Worldwide, metal recycling operates fairly well. Recycled steel represents 45 per cent of annual production, copper 40 per cent and aluminum 33 per cent.

As electric vehicles become common, systems will develop to recycle lithium, nickel, cobalt and other metals.

Metal recycling works because the recycled material is cost and quality competitive with metals smelted from ores.

With plastics, the reverse is true. Recycled plastics cost more than virgin polymers from petrochemicals. If worldwide carbon charges becomes high enough, recycled plastics should become more common.

But truly, we throw away far too much. In hardware stores, we buy screws, nuts and bolts in blister packs, and jettison the packaging. We buy tubes of toothpaste and immediately toss the cardboard box. Grocers sell fresh foods such as meat, and some vegetables prepackaged. We discard the packaging.

Most of our household waste is packaging. Convenient for the vendor, it’s pre-weighed and labelled with a bar code incorporating the price, plus telling head office when it is time to reorder.

A few decades ago, European consumers began to revolt. They started unpacking purchases, leaving the packaging at the checkout. Retailers complained and manufacturers rapidly minimized packaging.

Since packaging is a cost, this saved money. When I bought a refrigerator in England, it was delivered on a wooden pallet with cardboard protecting its corners and polyethylene sheet guarding its enamel surface.

The delivery lads took the packing materials away. They explained that it would return to the manufacturer for reuse. Several refrigerators would be delivered in the packaging before it was discarded.

Decades ago, various European regulations appeared to reduce waste by minimizing packaging.

When my wife and I returned to Canada 36 years ago, we were astonished by volume of garbage our neighbours left at the curb. We made an effort to further reduce the already modest amount we were discarding. We avoided overly packaged goods, and recycled carefully.

Months ago we were told Barrie’s waste collection was changing. We learned our blue and grey boxes will be replaced by wheelie bins (end of 2025), and others for garbage and organics. But we use our garage for its intended purpose – car parking. Where would those (huge) wheelie bins go?
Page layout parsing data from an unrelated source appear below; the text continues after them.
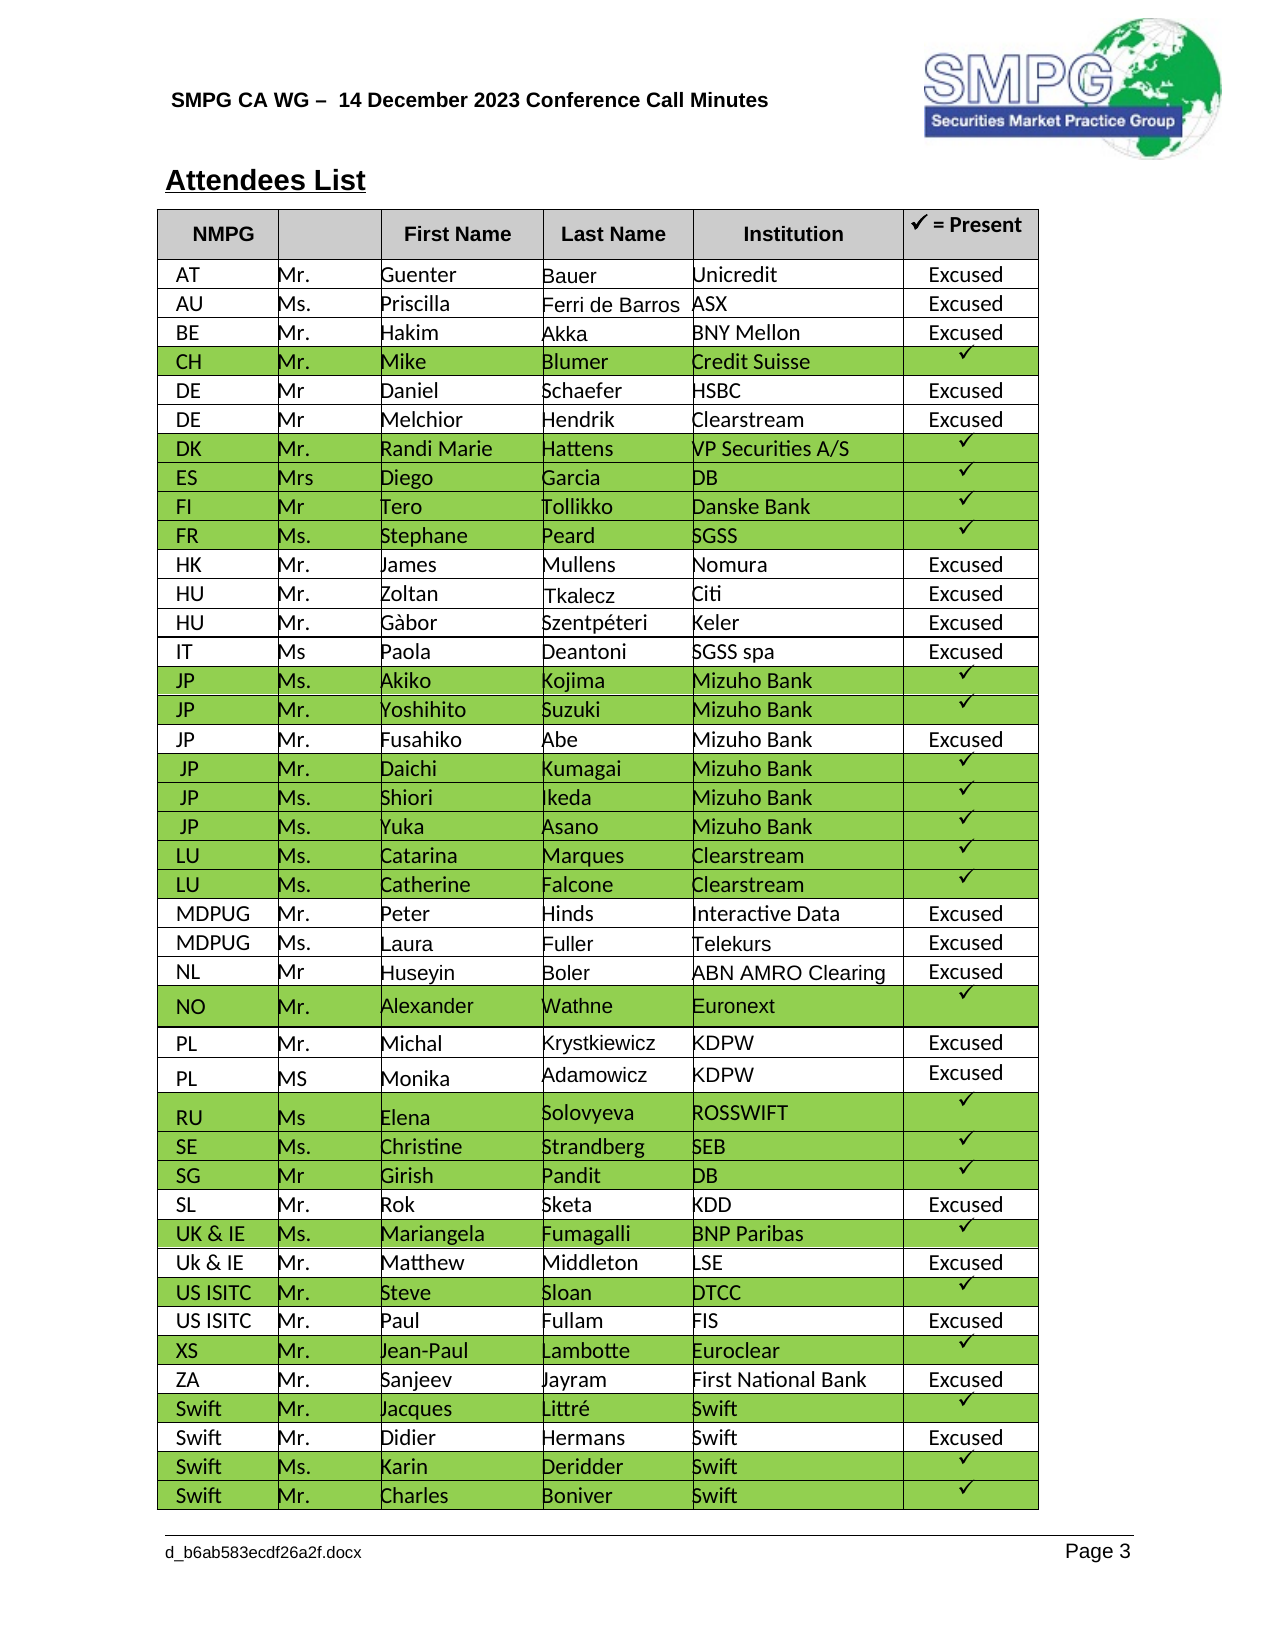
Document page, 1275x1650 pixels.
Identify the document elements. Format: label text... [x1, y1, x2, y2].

table_cell Mizuho Bank [694, 696, 903, 724]
table_cell Garcia [544, 463, 693, 491]
table_cell Daniel [382, 376, 543, 404]
table_cell James [382, 550, 543, 578]
table_cell Sloan [544, 1278, 693, 1306]
table_cell Ms. [279, 667, 381, 694]
table_cell Abe [544, 725, 693, 753]
table_cell [904, 1394, 1038, 1422]
table_cell Ms. [279, 1220, 381, 1247]
table_cell DK [158, 434, 278, 462]
table_cell [904, 986, 1038, 1026]
table_cell [904, 434, 1038, 462]
table_cell Excused [904, 1028, 1038, 1057]
table_cell Ms [279, 1093, 381, 1131]
table_cell Mizuho Bank [694, 812, 903, 840]
table_cell Mr. [279, 1249, 381, 1277]
table_cell Rok [382, 1190, 543, 1218]
table_cell [904, 812, 1038, 840]
table_cell DB [694, 1161, 903, 1189]
table_cell Swift [158, 1394, 278, 1422]
table_header First Name [382, 210, 543, 259]
table_cell Euroclear [694, 1336, 903, 1364]
table_cell DE [158, 376, 278, 404]
table_cell Clearstream [694, 405, 903, 433]
table_cell [904, 1336, 1038, 1364]
table_cell Uk & IE [158, 1249, 278, 1277]
table_cell Mr. [279, 1190, 381, 1218]
table_cell Jacques [382, 1394, 543, 1422]
table_cell ABN AMRO Clearing [694, 957, 903, 985]
table_cell Fuller [544, 928, 693, 956]
table_cell Swift [694, 1394, 903, 1422]
table_cell Mr. [279, 318, 381, 346]
table_cell Euronext [694, 986, 903, 1026]
table_cell Ms. [279, 928, 381, 956]
table_cell Jean-Paul [382, 1336, 543, 1364]
table_cell Michal [382, 1028, 543, 1057]
text Attendees List [165, 162, 1134, 196]
table_cell KDPW [694, 1058, 903, 1092]
table_cell VP Securities A/S [694, 434, 903, 462]
table_cell [904, 783, 1038, 811]
table_cell DTCC [694, 1278, 903, 1306]
table_cell Tero [382, 492, 543, 520]
table_cell LSE [694, 1249, 903, 1277]
table_cell PL [158, 1028, 278, 1057]
table_cell Excused [904, 1423, 1038, 1451]
table_cell Mr. [279, 1481, 381, 1509]
table_cell Fusahiko [382, 725, 543, 753]
table_cell Adamowicz [544, 1058, 693, 1092]
table_cell Mike [382, 347, 543, 375]
table_cell [904, 841, 1038, 869]
table_cell Fullam [544, 1307, 693, 1335]
table_cell SEB [694, 1132, 903, 1160]
table_cell RU [158, 1093, 278, 1131]
table_cell JP [158, 783, 278, 811]
table_cell Telekurs [694, 928, 903, 956]
table_cell FR [158, 521, 278, 549]
table_cell [904, 1132, 1038, 1160]
table_cell DB [694, 463, 903, 491]
table_cell Matthew [382, 1249, 543, 1277]
table_cell First National Bank [694, 1365, 903, 1393]
table_cell CH [158, 347, 278, 375]
table_cell Excused [904, 318, 1038, 346]
table_cell Littré [544, 1394, 693, 1422]
table_header NMPG [158, 210, 278, 259]
table_cell Mr [279, 957, 381, 985]
table_cell Swift [694, 1481, 903, 1509]
table_cell AT [158, 260, 278, 288]
table_cell Mr [279, 376, 381, 404]
table_cell MS [279, 1058, 381, 1092]
table_cell Nomura [694, 550, 903, 578]
table_cell Ms. [279, 1452, 381, 1480]
table_cell Excused [904, 1365, 1038, 1393]
table_cell Peard [544, 521, 693, 549]
table_cell Mr. [279, 899, 381, 927]
table_cell Mr. [279, 1307, 381, 1335]
table_cell Mullens [544, 550, 693, 578]
table_cell XS [158, 1336, 278, 1364]
table_cell Mr [279, 1161, 381, 1189]
table_cell FIS [694, 1307, 903, 1335]
table_cell Swift [158, 1423, 278, 1451]
table_cell Strandberg [544, 1132, 693, 1160]
table_cell Solovyeva [544, 1093, 693, 1131]
table_cell Mr. [279, 1336, 381, 1364]
table_cell SL [158, 1190, 278, 1218]
table_cell Middleton [544, 1249, 693, 1277]
table_cell Ms [279, 638, 381, 666]
table_cell Ferri de Barros [544, 289, 693, 317]
table_cell [904, 667, 1038, 694]
table_cell Akiko [382, 667, 543, 694]
table_cell Deantoni [544, 638, 693, 666]
table_cell Hinds [544, 899, 693, 927]
table_cell NL [158, 957, 278, 985]
table_cell JP [158, 725, 278, 753]
table_cell [904, 1161, 1038, 1189]
table_cell KDD [694, 1190, 903, 1218]
table_cell Zoltan [382, 579, 543, 607]
table_cell Ikeda [544, 783, 693, 811]
table_cell Mr. [279, 579, 381, 607]
table_cell Mr [279, 405, 381, 433]
table_cell Mr. [279, 1028, 381, 1057]
table_cell AU [158, 289, 278, 317]
table_cell Mrs [279, 463, 381, 491]
table_cell Unicredit [694, 260, 903, 288]
table_cell Ms. [279, 521, 381, 549]
table_cell Paola [382, 638, 543, 666]
table_cell Fumagalli [544, 1220, 693, 1247]
table_cell Schaefer [544, 376, 693, 404]
table_cell Pandit [544, 1161, 693, 1189]
table_cell Kojima [544, 667, 693, 694]
table_cell Huseyin [382, 957, 543, 985]
table_cell SGSS spa [694, 638, 903, 666]
table_cell HK [158, 550, 278, 578]
table_cell UK & IE [158, 1220, 278, 1247]
table_cell Guenter [382, 260, 543, 288]
table_header Institution [694, 210, 903, 259]
table_cell BNY Mellon [694, 318, 903, 346]
table_cell Excused [904, 928, 1038, 956]
table_cell Peter [382, 899, 543, 927]
table_cell Christine [382, 1132, 543, 1160]
table_cell Yoshihito [382, 696, 543, 724]
table_cell Didier [382, 1423, 543, 1451]
table_cell Boler [544, 957, 693, 985]
table_cell Excused [904, 1249, 1038, 1277]
table_cell Clearstream [694, 841, 903, 869]
table_cell Mariangela [382, 1220, 543, 1247]
table_cell JP [158, 812, 278, 840]
table_cell Tkalecz [544, 579, 693, 607]
table_cell Mr. [279, 754, 381, 782]
table_cell BNP Paribas [694, 1220, 903, 1247]
table_cell Swift [158, 1452, 278, 1480]
table_cell Steve [382, 1278, 543, 1306]
table_cell [904, 1220, 1038, 1247]
table_cell [904, 754, 1038, 782]
table_cell Excused [904, 957, 1038, 985]
table_cell [904, 347, 1038, 375]
table_cell Mr. [279, 986, 381, 1026]
table_cell Excused [904, 550, 1038, 578]
table_cell Excused [904, 1058, 1038, 1092]
table_cell LU [158, 870, 278, 898]
table_cell NO [158, 986, 278, 1026]
table_cell MDPUG [158, 899, 278, 927]
table_cell Mr. [279, 550, 381, 578]
table_cell Excused [904, 609, 1038, 636]
table_cell ROSSWIFT [694, 1093, 903, 1131]
table_cell Yuka [382, 812, 543, 840]
table_cell BE [158, 318, 278, 346]
table_cell Mizuho Bank [694, 783, 903, 811]
table_cell KDPW [694, 1028, 903, 1057]
table_cell [904, 1278, 1038, 1306]
table_cell Sketa [544, 1190, 693, 1218]
table_cell [904, 696, 1038, 724]
table_cell Hattens [544, 434, 693, 462]
table_cell Girish [382, 1161, 543, 1189]
table_cell [904, 521, 1038, 549]
table_cell Mizuho Bank [694, 754, 903, 782]
table_cell Excused [904, 725, 1038, 753]
table_cell [904, 1481, 1038, 1509]
table_cell FI [158, 492, 278, 520]
table_cell Excused [904, 638, 1038, 666]
table_cell Ms. [279, 289, 381, 317]
table_cell Interactive Data [694, 899, 903, 927]
table_cell [904, 870, 1038, 898]
table_header = Present [904, 210, 1038, 259]
table_cell DE [158, 405, 278, 433]
table_cell [904, 463, 1038, 491]
table_cell Wathne [544, 986, 693, 1026]
table_cell Mr. [279, 1423, 381, 1451]
table_cell ES [158, 463, 278, 491]
table_cell Danske Bank [694, 492, 903, 520]
table_cell Excused [904, 579, 1038, 607]
table_cell Shiori [382, 783, 543, 811]
picture [924, 18, 1222, 160]
table_cell Melchior [382, 405, 543, 433]
table_header Last Name [544, 210, 693, 259]
table_cell Mr. [279, 260, 381, 288]
table_cell Excused [904, 260, 1038, 288]
table_cell SE [158, 1132, 278, 1160]
table_cell Credit Suisse [694, 347, 903, 375]
table_cell Suzuki [544, 696, 693, 724]
table_cell Tollikko [544, 492, 693, 520]
table_cell LU [158, 841, 278, 869]
table_cell [904, 1093, 1038, 1131]
table_cell Mr. [279, 1278, 381, 1306]
table_cell Boniver [544, 1481, 693, 1509]
table_cell SGSS [694, 521, 903, 549]
table_cell Asano [544, 812, 693, 840]
table_cell Laura [382, 928, 543, 956]
table_cell Charles [382, 1481, 543, 1509]
table_cell HU [158, 609, 278, 636]
table_cell IT [158, 638, 278, 666]
table_cell Deridder [544, 1452, 693, 1480]
table_cell Citi [694, 579, 903, 607]
table_cell JP [158, 696, 278, 724]
table_cell Mizuho Bank [694, 667, 903, 694]
table_cell JP [158, 754, 278, 782]
table_cell Catherine [382, 870, 543, 898]
table_cell Szentpéteri [544, 609, 693, 636]
table_cell [904, 492, 1038, 520]
table_cell Kumagai [544, 754, 693, 782]
table_cell Monika [382, 1058, 543, 1092]
table_cell Bauer [544, 260, 693, 288]
table_cell Blumer [544, 347, 693, 375]
table_cell Krystkiewicz [544, 1028, 693, 1057]
table_cell Mr. [279, 609, 381, 636]
table_cell Sanjeev [382, 1365, 543, 1393]
table_cell Akka [544, 318, 693, 346]
table_cell Excused [904, 376, 1038, 404]
table_cell Marques [544, 841, 693, 869]
table_cell Lambotte [544, 1336, 693, 1364]
table_cell Ms. [279, 870, 381, 898]
table_cell Clearstream [694, 870, 903, 898]
table_cell Excused [904, 289, 1038, 317]
table_cell Hermans [544, 1423, 693, 1451]
table_cell Randi Marie [382, 434, 543, 462]
table_cell Ms. [279, 783, 381, 811]
table_cell Ms. [279, 841, 381, 869]
table_cell Priscilla [382, 289, 543, 317]
table_cell ZA [158, 1365, 278, 1393]
table_cell HU [158, 579, 278, 607]
table_cell Paul [382, 1307, 543, 1335]
table_cell Excused [904, 405, 1038, 433]
table_cell Hendrik [544, 405, 693, 433]
table_cell US ISITC [158, 1278, 278, 1306]
table_cell ASX [694, 289, 903, 317]
table_cell Ms. [279, 812, 381, 840]
table_cell Jayram [544, 1365, 693, 1393]
table_cell Alexander [382, 986, 543, 1026]
table_cell HSBC [694, 376, 903, 404]
table_cell Falcone [544, 870, 693, 898]
table_cell Excused [904, 1190, 1038, 1218]
table_cell Daichi [382, 754, 543, 782]
table_cell Gàbor [382, 609, 543, 636]
table_cell Mr. [279, 1394, 381, 1422]
table_cell [904, 1452, 1038, 1480]
table_cell Stephane [382, 521, 543, 549]
table_cell Mr. [279, 1365, 381, 1393]
table_cell Mizuho Bank [694, 725, 903, 753]
table_cell US ISITC [158, 1307, 278, 1335]
table_cell Ms. [279, 1132, 381, 1160]
table_cell Elena [382, 1093, 543, 1131]
table_header [279, 210, 381, 259]
table_cell Mr. [279, 347, 381, 375]
table_cell Mr. [279, 725, 381, 753]
table_cell Mr. [279, 696, 381, 724]
table_cell JP [158, 667, 278, 694]
table_cell Excused [904, 1307, 1038, 1335]
table_cell Diego [382, 463, 543, 491]
table_cell Keler [694, 609, 903, 636]
table_cell PL [158, 1058, 278, 1092]
table_cell Mr [279, 492, 381, 520]
table_cell Hakim [382, 318, 543, 346]
table_cell Swift [158, 1481, 278, 1509]
table_cell Swift [694, 1452, 903, 1480]
table_cell Swift [694, 1423, 903, 1451]
table_cell SG [158, 1161, 278, 1189]
table_cell Excused [904, 899, 1038, 927]
table_cell Catarina [382, 841, 543, 869]
table_cell Mr. [279, 434, 381, 462]
table_cell Karin [382, 1452, 543, 1480]
table_cell MDPUG [158, 928, 278, 956]
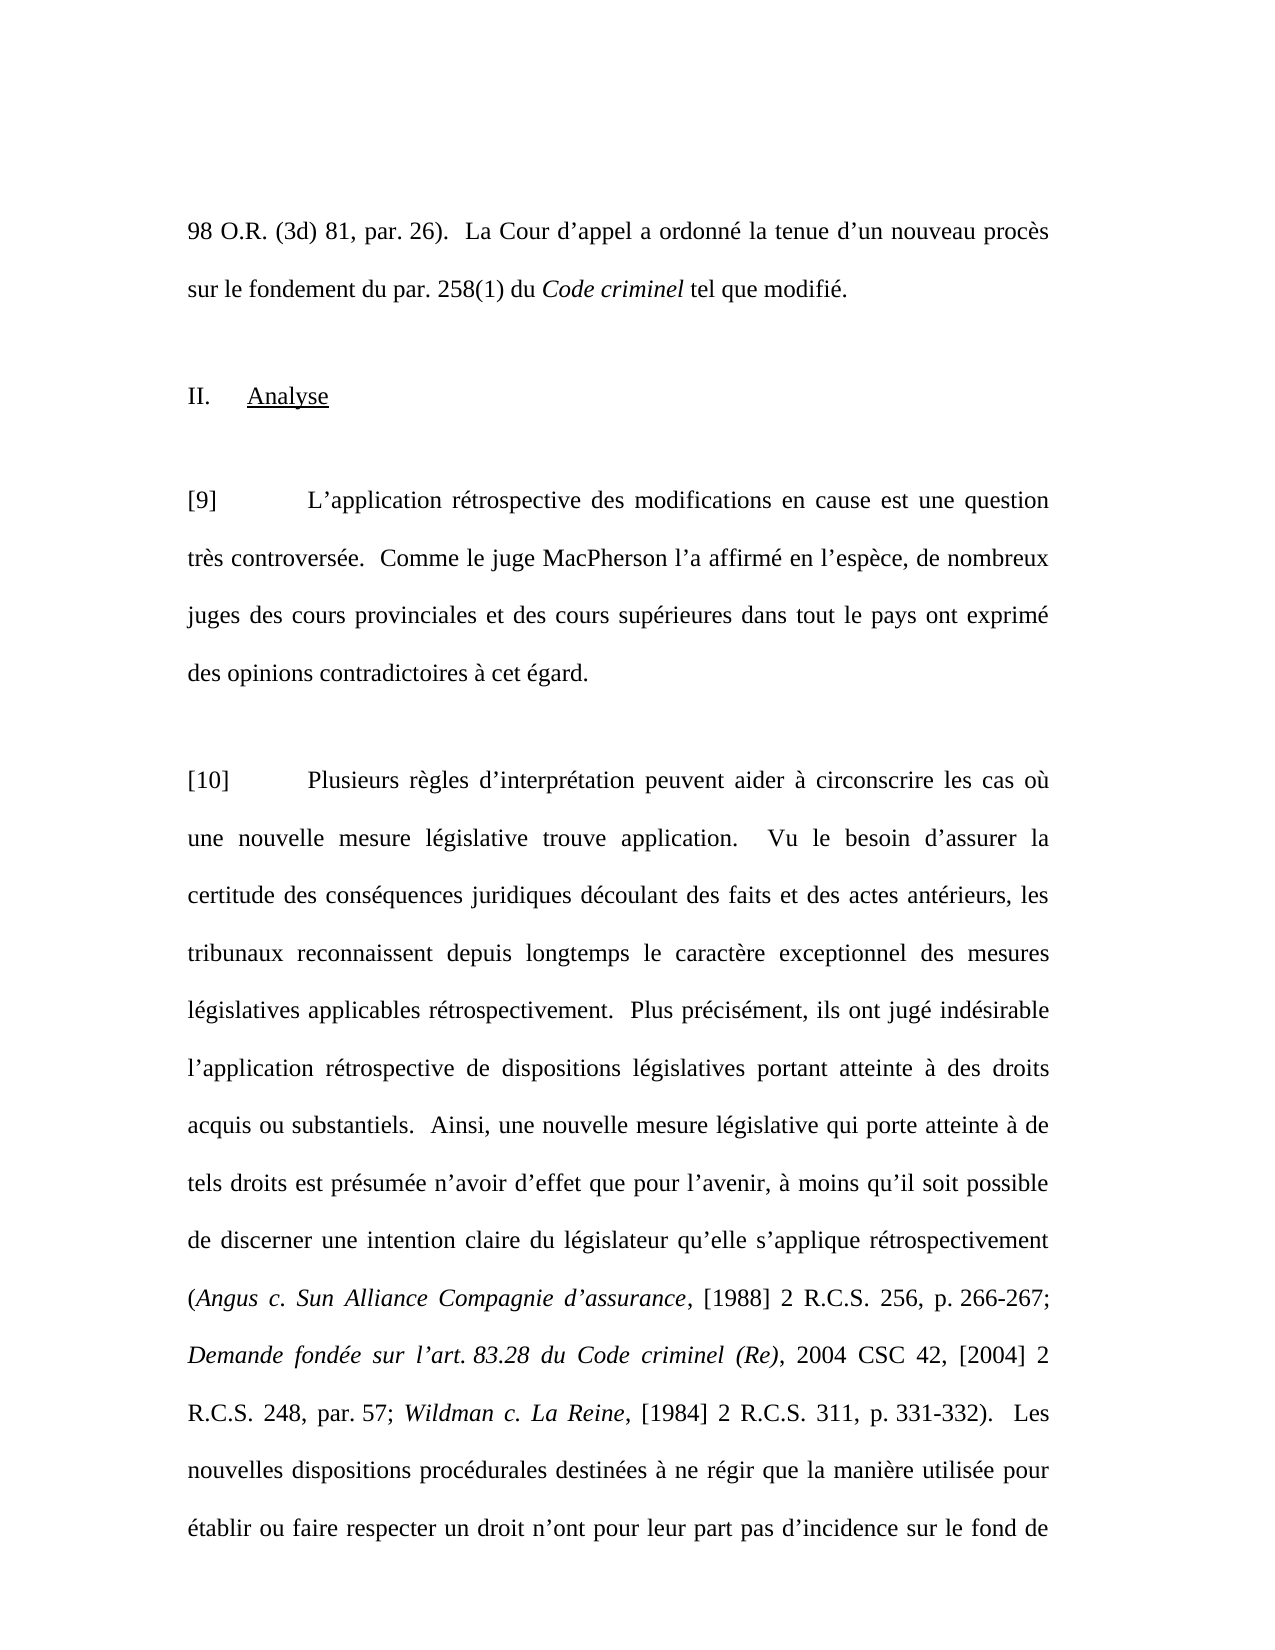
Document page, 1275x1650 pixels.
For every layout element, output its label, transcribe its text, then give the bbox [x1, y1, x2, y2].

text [187, 216, 1050, 303]
text L’application rétrospective des modifications en cause est une question très controversée. Comme le juge MacPherson l’a affirmé en l’espèce, de nombreux juges des cours provinciales et des cours supérieures dans tout le pays ont exprimé des opinions contradictoires à cet égard. [187, 485, 1050, 686]
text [187, 765, 1050, 1541]
title II. Analyse [187, 381, 1050, 410]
Since the “new regime” began, we have had eight collections. Our garbage was ignored on weeks one and three. On week five, I put our garbage bag on a cardboard labelled “I am garbage. Take me please.” That week, the small bag was taken.

I thought that “fixed” the problem, but on week seven, our little bag was again ignored. Must I write the chaps a note every time? And why must I put my tiny two-litre bag into a 100-litre bin?

At the start of the blue-box scheme, we learned the mantra “reduce, reuse, recycle,” also known as the Three R’s. But we only practise the last – recycle. There is pitifully little “reduction” or “reuse.” Surely, they should be first.

Instead, we are being given supersize containers. I predict many folk will simply fill them.

Consider my first sentence: “Worldwide, humans generate two billion tonnes of waste every year.” We throw this away.

We have only one planet, our home. There is no “away.”